Location: Aquatic Animal Health ResearchTitle: Infection and disease progress of motile Aeromonas septicemia caused by virulent Aeromonas hydrophila in channel catfish Author
Submitted to: Book of Abstracts World Aquaculture Society
Publication Type: Abstract Only
Publication Acceptance Date: 12/15/2015
Publication Date: 2/21/2016
Citation: Zhang, D., Xu, D., Shoemaker, C.A. 2016. Infection and disease progress of motile Aeromonas septicemia caused by virulent Aeromonas hydrophila in channel catfish [abstract]. Aquaculture America 2016. p. 986.
Technical Abstract: Motile Aeromonas septicemia (MAS), caused by virulent clonal isolates of Aeromonas hydrophila (vAh), is emerging as a major disease in channel catfish (Ictalurus punctatus) aquaculture in the Southeastern United States. Predisposing conditions leading to vAh infection in catfish were however largely unknown. The objective of this study was to investigate factors that predispose catfish to vAh infection and to understand the pathogenesis of MAS. Results of this study indicated that wounding on the fish body surface was one of the key factors that predisposed catfish to vAh infection via waterborne route. Relatively uniform wounds were created by clipping part of the fish adipose fin. Adipose fin clipped (Af-clipped) fish behaved normally in terms of swimming and feeding and no mortality occurred in the control treatment (a mock challenge). When subjected to challenge in vAh-infected water, Af-clipped fish were highly susceptible, showing typical symptoms of MAS observed in the field. The mortality rate of Af-clipped fish was significantly associated with vAh concentration challenge time and water temperature.
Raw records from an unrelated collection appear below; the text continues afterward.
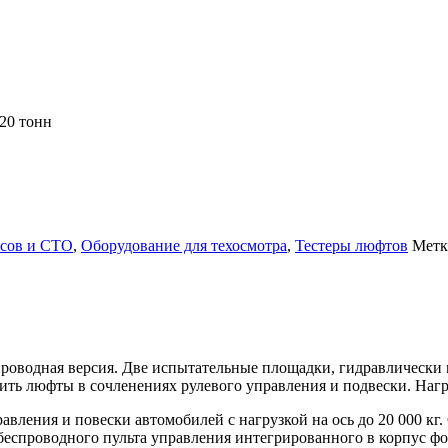
 20 тонн
исов и СТО
,
Оборудование для техосмотра
,
Тестеры люфтов
Метк
спроводная версия. Две испытательные площадки, гидравлическ
ть люфты в сочленениях рулевого управления и подвески. Нагрузк
авления и повески автомобилей с нагрузкой на ось до 20 000 кг
беспроводного пульта управления интегрированного в корпус фо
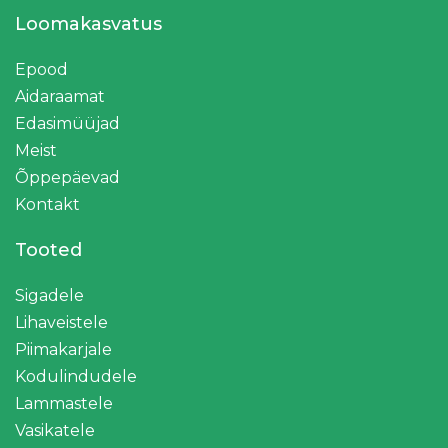
Loomakasvatus
Epood
Aidaraamat
Edasimüüjad
Meist
Õppepäevad
Kontakt
Tooted
Sigadele
Lihaveistele
Piimakarjale
Kodulindudele
Lammastele
Vasikatele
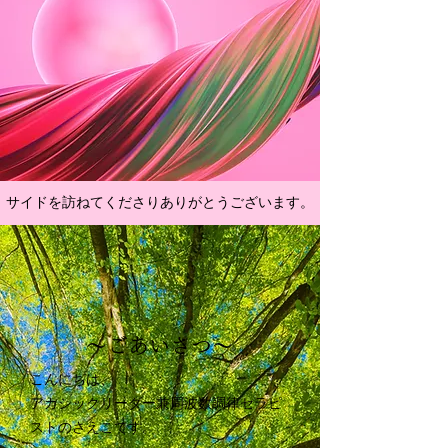
サイドを訪ねてくださりありがとうございます。
～ごあいさつ～
こんにちは、
アカシックリーダー兼周波数調律セラピ
ストのさえこです。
About 90% mortality occurred within 48 h when Af-clipped fish were challenged for 1 h with vAh at the concentration of 2 x 107 colony forming units per mL of water (27±1°C). The relative susceptibility of different sizes of fish was statistically not different: 90±10%, 83.3±7.5%, and 73.3±14.9% mortality for fish of 4.9±1.2g, 52.9±11.5g, and 222.6±96.5g, respectively. Cells of vAh were detected in most internal tissues of fish at 1 h post challenge. Results of this study suggest that vAh was able to rapidly proliferate and spread, following wound infection, through fish blood circulation system and cause mortality within 8-24 h.